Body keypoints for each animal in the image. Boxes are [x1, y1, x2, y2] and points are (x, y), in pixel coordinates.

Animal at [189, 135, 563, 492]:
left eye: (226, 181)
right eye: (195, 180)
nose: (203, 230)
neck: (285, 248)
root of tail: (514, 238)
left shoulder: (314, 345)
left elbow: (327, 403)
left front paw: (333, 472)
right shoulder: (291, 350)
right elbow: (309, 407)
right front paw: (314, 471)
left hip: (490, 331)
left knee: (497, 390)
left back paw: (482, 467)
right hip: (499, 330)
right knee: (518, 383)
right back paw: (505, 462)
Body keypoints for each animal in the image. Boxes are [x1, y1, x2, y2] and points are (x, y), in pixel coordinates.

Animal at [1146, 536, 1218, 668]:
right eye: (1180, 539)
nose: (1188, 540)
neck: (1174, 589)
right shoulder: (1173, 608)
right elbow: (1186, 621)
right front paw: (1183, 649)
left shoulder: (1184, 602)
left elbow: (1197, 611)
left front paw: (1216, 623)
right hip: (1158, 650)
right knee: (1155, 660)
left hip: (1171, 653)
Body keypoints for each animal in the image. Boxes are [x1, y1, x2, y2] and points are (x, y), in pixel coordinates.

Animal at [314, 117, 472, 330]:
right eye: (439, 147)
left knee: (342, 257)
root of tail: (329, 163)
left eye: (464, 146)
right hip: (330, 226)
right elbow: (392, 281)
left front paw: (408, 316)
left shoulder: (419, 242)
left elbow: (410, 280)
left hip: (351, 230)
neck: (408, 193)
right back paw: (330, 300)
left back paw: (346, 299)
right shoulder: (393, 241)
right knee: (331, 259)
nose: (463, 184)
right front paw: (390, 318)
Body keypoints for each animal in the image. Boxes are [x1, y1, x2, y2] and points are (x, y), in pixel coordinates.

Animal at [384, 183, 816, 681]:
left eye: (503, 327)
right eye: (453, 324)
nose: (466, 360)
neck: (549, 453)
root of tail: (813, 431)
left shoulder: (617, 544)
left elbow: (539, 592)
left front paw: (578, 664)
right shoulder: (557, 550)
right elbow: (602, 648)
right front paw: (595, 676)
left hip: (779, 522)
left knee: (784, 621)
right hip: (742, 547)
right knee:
---------------
Brief:
Starting at the first line of the records, print each line exactly, stopping after the line that contains "left knee: (497, 390)".

Reply:
Body keypoints for each animal in the image. Boxes are [x1, y1, x2, y2] and points are (x, y), in pixel coordinates.

Animal at [189, 135, 563, 492]:
left eye: (226, 181)
right eye: (195, 180)
nose: (203, 230)
neck: (285, 248)
root of tail: (514, 238)
left shoulder: (314, 345)
left elbow: (327, 403)
left front paw: (333, 472)
right shoulder: (291, 350)
right elbow: (309, 407)
right front paw: (314, 471)
left hip: (490, 331)
left knee: (497, 390)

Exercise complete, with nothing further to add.